- **Perguntas sobre material**:
A) No texto sobre a desaceleração econômica, onde Gabriel Galípolo fez a declaração sobre o ritmo "lento e gradual" da economia?
B) Prossiga com o texto sobre a desaceleração econômica e o Banco Central a partir do ponto em que ele para.

- **Trecho do texto**:
====

Desaceleração Econômica Lenta: O Que Esperar do Banco Central?

O presidente do Banco Central, Gabriel Galípolo, sinalizou que a economia brasileira está passando por um processo de desaceleração, mas de forma “lenta e gradual”. Essa declaração, feita em um evento em São Paulo, indica que o BC manterá a taxa de juros no nível necessário pelo tempo que for preciso para garantir que as expectativas do mercado se alinhem à meta de inflação de 3%, com uma tolerância de 1,5 ponto percentual para mais ou para menos.

Desaceleração Gradual e Inflação Persistente

Galípolo destacou que, embora o BC deseje uma convergência mais rápida da inflação, o ritmo atual evita uma desaceleração abrupta da economia. A trajetória da inflação, segundo ele, está seguindo um “plano de voo” imaginado pelo Banco Central.

====

- **Dados de entrada**:
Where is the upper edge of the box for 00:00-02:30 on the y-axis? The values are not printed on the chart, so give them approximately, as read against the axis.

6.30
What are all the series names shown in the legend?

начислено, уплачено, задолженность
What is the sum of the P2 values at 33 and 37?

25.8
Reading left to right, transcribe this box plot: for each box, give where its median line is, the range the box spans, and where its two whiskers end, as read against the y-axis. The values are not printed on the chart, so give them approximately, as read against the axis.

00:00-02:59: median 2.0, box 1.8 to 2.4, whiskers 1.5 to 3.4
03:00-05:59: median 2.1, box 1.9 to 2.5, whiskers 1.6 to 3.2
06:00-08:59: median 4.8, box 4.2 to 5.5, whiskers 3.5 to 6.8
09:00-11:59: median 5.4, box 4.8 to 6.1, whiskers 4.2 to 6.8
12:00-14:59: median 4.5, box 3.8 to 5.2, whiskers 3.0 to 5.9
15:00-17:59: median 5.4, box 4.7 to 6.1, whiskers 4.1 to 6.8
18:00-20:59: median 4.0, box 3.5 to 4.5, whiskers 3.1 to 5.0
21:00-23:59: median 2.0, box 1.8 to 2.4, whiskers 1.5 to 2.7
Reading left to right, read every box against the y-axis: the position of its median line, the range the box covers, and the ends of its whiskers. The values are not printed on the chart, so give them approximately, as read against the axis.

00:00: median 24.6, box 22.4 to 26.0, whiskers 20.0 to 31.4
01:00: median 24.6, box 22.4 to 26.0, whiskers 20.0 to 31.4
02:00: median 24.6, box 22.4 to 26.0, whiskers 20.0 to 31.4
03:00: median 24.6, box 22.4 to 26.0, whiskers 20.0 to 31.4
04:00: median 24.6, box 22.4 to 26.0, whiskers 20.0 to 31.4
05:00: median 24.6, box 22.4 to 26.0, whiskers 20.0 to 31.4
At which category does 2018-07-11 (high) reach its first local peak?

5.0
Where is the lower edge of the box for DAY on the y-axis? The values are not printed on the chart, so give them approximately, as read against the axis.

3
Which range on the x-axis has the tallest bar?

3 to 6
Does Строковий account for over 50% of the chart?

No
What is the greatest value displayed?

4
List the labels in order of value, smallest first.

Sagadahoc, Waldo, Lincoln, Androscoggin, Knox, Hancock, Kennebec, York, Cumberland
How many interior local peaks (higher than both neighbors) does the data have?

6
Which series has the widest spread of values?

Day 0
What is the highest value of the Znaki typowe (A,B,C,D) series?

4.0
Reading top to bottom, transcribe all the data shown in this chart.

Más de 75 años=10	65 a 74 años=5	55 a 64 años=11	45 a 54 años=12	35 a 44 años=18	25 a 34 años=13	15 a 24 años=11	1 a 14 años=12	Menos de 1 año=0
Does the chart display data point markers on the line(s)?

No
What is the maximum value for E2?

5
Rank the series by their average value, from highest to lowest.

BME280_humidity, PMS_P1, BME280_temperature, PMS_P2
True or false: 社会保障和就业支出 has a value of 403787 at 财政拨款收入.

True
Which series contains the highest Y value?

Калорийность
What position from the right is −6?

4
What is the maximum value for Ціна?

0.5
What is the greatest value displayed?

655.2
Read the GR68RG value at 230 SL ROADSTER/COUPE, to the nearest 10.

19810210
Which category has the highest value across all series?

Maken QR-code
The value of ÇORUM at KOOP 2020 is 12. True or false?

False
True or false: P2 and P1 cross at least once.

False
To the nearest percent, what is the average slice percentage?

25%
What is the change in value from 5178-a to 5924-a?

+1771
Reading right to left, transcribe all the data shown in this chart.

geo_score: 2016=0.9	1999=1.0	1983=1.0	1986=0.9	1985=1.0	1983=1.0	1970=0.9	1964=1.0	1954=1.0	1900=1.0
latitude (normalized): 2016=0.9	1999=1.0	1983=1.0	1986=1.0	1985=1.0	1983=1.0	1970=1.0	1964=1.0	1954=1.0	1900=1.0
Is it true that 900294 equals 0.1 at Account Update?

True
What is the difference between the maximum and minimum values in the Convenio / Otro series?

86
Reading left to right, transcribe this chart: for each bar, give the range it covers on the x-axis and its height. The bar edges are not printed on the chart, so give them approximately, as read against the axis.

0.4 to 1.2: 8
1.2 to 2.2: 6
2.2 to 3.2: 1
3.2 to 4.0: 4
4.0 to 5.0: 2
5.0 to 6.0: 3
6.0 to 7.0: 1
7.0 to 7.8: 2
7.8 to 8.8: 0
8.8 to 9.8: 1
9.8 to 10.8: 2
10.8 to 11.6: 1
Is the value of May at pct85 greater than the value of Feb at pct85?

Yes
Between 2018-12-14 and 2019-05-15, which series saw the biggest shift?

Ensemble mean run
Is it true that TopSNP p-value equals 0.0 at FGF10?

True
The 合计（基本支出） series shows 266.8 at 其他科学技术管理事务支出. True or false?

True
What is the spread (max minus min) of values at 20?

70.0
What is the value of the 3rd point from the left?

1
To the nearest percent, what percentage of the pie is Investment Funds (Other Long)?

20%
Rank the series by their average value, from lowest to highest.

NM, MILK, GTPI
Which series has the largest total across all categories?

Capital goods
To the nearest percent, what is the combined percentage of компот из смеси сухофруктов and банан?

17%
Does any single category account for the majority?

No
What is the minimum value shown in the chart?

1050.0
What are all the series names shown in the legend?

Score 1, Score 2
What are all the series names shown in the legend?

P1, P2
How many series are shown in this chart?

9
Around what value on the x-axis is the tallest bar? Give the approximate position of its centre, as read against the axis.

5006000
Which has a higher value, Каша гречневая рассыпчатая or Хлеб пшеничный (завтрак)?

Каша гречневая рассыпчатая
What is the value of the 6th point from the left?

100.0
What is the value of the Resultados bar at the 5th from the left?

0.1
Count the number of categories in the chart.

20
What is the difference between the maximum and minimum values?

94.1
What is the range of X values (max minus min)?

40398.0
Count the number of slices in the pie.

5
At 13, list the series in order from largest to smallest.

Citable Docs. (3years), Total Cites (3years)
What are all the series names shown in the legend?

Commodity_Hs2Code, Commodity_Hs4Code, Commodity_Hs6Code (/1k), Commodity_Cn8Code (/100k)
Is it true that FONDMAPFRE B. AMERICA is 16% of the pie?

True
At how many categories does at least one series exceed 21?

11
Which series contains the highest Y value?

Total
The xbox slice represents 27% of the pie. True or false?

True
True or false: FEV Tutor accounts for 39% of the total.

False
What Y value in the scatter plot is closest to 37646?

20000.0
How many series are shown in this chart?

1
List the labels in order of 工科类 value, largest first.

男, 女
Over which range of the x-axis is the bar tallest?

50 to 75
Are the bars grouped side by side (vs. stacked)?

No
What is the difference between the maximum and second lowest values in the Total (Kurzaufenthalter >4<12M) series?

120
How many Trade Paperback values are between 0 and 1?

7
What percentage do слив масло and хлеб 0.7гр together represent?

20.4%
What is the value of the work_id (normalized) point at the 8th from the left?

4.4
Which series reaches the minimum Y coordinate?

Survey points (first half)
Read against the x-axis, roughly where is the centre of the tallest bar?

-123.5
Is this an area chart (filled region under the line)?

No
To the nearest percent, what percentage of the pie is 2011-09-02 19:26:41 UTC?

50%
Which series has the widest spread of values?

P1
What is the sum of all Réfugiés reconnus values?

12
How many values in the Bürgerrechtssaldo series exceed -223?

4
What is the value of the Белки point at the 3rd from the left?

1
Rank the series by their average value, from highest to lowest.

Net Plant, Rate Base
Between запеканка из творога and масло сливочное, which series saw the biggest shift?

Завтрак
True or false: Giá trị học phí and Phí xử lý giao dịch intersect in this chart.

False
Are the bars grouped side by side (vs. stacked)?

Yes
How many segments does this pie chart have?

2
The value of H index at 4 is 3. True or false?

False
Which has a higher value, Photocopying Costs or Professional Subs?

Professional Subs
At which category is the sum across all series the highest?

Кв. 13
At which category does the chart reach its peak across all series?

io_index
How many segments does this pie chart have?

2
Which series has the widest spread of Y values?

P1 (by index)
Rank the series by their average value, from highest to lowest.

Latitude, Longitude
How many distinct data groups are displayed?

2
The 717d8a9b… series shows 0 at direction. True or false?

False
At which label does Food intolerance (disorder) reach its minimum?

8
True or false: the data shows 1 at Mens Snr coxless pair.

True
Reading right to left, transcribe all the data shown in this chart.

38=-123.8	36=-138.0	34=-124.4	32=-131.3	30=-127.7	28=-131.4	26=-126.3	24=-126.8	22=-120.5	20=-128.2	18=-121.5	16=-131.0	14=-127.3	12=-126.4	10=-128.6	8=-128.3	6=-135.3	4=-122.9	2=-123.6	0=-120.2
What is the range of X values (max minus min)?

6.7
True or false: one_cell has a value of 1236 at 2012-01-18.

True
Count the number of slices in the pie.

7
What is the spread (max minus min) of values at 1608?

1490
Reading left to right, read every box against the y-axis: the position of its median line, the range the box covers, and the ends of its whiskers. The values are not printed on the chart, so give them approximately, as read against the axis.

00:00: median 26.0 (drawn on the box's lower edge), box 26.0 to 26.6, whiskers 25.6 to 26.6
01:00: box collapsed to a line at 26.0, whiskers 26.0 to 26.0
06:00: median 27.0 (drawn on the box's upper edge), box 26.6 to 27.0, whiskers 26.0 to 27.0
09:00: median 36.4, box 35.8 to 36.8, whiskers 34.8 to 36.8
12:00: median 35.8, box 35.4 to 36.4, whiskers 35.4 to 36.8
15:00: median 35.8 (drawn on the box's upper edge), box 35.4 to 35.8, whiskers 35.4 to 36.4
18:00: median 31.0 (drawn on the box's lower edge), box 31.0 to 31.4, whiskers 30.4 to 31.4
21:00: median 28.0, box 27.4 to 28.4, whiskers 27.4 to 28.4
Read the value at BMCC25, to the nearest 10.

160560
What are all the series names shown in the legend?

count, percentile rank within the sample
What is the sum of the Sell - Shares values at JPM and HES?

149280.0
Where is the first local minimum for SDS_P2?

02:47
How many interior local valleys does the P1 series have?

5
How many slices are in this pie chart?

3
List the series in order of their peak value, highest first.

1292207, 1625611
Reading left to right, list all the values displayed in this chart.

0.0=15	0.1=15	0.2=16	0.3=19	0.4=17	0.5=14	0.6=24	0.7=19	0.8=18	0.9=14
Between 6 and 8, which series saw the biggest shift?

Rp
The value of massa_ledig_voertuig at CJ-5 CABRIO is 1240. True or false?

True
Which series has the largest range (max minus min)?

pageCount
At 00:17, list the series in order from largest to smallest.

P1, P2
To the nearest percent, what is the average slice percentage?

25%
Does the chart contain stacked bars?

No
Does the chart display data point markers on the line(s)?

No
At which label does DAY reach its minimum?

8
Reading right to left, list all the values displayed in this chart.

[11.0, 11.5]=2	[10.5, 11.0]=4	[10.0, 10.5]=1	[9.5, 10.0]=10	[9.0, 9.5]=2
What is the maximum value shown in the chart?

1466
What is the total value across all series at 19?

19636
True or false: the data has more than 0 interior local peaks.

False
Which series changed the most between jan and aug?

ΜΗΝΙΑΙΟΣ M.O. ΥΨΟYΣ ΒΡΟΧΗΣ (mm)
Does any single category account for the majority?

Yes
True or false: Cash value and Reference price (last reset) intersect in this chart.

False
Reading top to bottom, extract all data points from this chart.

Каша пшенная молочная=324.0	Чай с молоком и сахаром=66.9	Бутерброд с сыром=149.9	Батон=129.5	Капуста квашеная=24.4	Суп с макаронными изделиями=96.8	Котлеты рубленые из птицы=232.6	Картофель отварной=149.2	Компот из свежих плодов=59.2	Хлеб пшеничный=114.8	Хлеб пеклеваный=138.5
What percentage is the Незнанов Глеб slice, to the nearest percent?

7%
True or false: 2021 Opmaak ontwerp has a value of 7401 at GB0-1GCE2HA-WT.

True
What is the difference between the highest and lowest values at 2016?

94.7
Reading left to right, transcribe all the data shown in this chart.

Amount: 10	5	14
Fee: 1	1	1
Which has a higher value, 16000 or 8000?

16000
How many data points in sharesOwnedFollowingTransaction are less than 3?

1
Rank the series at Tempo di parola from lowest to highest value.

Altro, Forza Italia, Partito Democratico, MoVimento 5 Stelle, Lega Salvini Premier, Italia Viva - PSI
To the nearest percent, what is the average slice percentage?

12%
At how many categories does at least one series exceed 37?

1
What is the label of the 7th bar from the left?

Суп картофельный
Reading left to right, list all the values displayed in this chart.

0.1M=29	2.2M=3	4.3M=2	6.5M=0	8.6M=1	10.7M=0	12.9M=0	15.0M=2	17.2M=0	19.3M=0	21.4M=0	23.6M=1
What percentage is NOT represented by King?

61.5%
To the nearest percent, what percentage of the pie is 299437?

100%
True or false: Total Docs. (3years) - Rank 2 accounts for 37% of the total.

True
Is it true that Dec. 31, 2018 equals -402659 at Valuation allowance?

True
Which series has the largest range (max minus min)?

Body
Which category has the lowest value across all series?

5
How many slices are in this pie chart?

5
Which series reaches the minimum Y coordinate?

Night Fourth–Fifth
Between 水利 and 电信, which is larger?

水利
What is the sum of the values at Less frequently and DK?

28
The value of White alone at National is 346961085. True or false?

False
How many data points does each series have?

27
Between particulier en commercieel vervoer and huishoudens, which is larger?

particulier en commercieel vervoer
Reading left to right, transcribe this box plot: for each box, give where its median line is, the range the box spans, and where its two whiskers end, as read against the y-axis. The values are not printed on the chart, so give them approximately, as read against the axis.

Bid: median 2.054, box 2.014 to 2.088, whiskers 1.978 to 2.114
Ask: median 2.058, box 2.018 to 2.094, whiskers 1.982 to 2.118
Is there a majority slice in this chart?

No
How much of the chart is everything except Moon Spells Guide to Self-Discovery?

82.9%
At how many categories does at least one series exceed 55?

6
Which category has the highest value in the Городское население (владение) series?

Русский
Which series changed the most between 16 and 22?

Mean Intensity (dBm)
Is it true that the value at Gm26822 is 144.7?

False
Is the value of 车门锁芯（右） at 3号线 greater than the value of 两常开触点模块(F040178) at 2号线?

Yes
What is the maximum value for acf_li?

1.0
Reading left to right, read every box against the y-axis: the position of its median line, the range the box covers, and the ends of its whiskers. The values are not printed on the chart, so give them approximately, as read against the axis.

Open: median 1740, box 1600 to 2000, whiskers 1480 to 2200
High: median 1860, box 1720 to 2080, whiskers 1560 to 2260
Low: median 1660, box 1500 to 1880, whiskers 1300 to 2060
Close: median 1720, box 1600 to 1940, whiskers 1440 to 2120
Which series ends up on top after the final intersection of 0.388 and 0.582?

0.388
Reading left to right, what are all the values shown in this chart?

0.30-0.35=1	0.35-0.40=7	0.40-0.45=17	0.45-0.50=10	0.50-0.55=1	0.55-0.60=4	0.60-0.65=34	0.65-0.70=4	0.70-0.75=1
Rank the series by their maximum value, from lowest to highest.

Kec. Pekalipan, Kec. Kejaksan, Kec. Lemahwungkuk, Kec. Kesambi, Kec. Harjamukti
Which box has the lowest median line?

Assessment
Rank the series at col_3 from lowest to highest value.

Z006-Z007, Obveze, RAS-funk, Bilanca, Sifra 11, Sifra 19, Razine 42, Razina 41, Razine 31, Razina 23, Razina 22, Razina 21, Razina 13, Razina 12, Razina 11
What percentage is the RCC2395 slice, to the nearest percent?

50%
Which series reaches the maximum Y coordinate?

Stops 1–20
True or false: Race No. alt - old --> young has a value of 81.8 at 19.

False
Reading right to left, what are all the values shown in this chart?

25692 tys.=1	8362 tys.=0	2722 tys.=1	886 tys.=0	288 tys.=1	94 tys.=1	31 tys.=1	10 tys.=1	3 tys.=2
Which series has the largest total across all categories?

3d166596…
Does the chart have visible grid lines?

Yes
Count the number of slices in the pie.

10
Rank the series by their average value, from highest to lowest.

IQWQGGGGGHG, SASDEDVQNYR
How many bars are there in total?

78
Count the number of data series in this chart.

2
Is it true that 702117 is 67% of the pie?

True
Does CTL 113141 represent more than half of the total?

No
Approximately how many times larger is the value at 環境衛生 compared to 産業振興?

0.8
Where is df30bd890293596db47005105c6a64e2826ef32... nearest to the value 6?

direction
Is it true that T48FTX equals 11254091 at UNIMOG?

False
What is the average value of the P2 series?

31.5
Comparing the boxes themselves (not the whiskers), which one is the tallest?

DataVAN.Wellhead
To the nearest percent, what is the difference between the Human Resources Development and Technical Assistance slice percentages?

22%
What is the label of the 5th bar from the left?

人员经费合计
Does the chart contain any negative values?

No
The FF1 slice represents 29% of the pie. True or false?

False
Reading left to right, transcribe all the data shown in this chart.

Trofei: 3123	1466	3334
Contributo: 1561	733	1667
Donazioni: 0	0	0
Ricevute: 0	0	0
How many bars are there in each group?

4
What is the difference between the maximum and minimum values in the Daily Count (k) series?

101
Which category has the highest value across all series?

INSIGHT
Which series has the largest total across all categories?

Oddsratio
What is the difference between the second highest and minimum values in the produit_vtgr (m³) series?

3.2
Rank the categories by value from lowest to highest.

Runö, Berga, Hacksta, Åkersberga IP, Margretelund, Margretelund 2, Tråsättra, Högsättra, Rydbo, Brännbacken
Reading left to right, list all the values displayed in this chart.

====

- **Respostas por item**:
A) Em um evento em São Paulo.

B)
Inflação de Serviços e Pressões na Demanda

O presidente do BC também chamou a atenção para a inflação de serviços, que permanece acima da meta. Ele mencionou que, considerando o nível de emprego atual, seria esperado que os preços do setor estivessem ainda mais pressionados. Além disso, medidas consideradas neutras do ponto de vista orçamentário podem estar, inadvertidamente, estimulando a demanda e gerando pressão inflacionária.

  • Impacto das Tarifas Americanas: O BC está atento aos possíveis efeitos das tarifas impostas pelos Estados Unidos, avaliando se o impacto será temporário ou mais disseminado nos preços.
  • Avanço da Inteligência Artificial: Outro tema no radar é o impacto da inteligência artificial no mercado de trabalho e no comportamento dos preços.

O Que Esperar do Futuro?

Enquanto isso, o mercado aguarda as próximas decisões do Federal Reserve (Fed) nos Estados Unidos. A expectativa é de um possível corte de 0,25 ponto percentual em dezembro. Se o Fed realmente aliviar a mão e o BC brasileiro iniciar um ciclo de queda da Selic em janeiro, o cenário pode ser favorável para a B3 e para os ativos de risco locais. No entanto, a instabilidade fiscal em Brasília pode atrapalhar esse cenário positivo.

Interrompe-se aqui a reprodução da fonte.